Gartner forecasts revenue from sale of robotic process automation (RPA) software will reach $1.3 billion in 2019, driven by digital business demands as organisations look for ‘straight-through’ processing in response to intensifying digital competition.
Although RPA software can be found in all industries, the biggest adopters are banks, insurance companies, telcos, and utility companies. These organisations traditionally have many legacy systems and choose RPA solutions to ensure integration functionality.
“The ability to integrate legacy systems is the key driver for RPA projects. By using this technology, organizations can quickly accelerate their digital transformation initiatives, while unlocking the value associated with past technology investments,” said Fabrizio Biscotti, research vice president, Gartner.
The top-five RPA vendors controlled 47% of the market in 2018. The vendors ranked sixth and seventh achieved triple-digit revenue growth (see Table 1). “This makes the top-five ranking appear largely unsettled,” Biscotti added.
Table 1: RPA Software Market Share by Revenue, Worldwide (Millions of Dollars)
Source: Gartner (June 2019)
“This shows that RPA software is appealing to organizations across the world, due to its quicker deployment cycle times, compared with other options such as business process management platforms and business process outsourcing,” said Biscotti.
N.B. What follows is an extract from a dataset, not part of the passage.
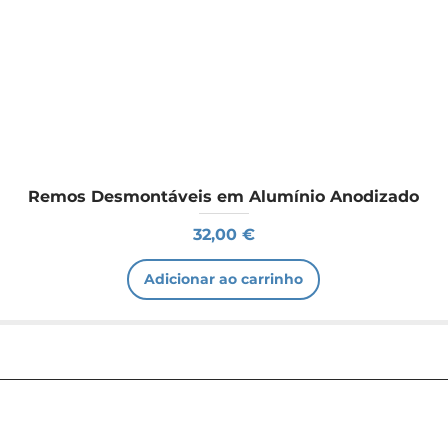
Remos Desmontáveis em Alumínio Anodizado
Preço
32,00 €
Adicionar ao carrinho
Gartner expects the RPA software market to look very different three years from now. Large software companies, such as IBM, Microsoft, and SAP, are partnering with or acquiring RPA software providers, which means they are increasing the awareness and traction of RPA software in their sizable customer bases. At the same time, new vendors are seizing the opportunity to adapt traditional RPA capabilities for digital business demands, such as event stream processing and real-time analytics.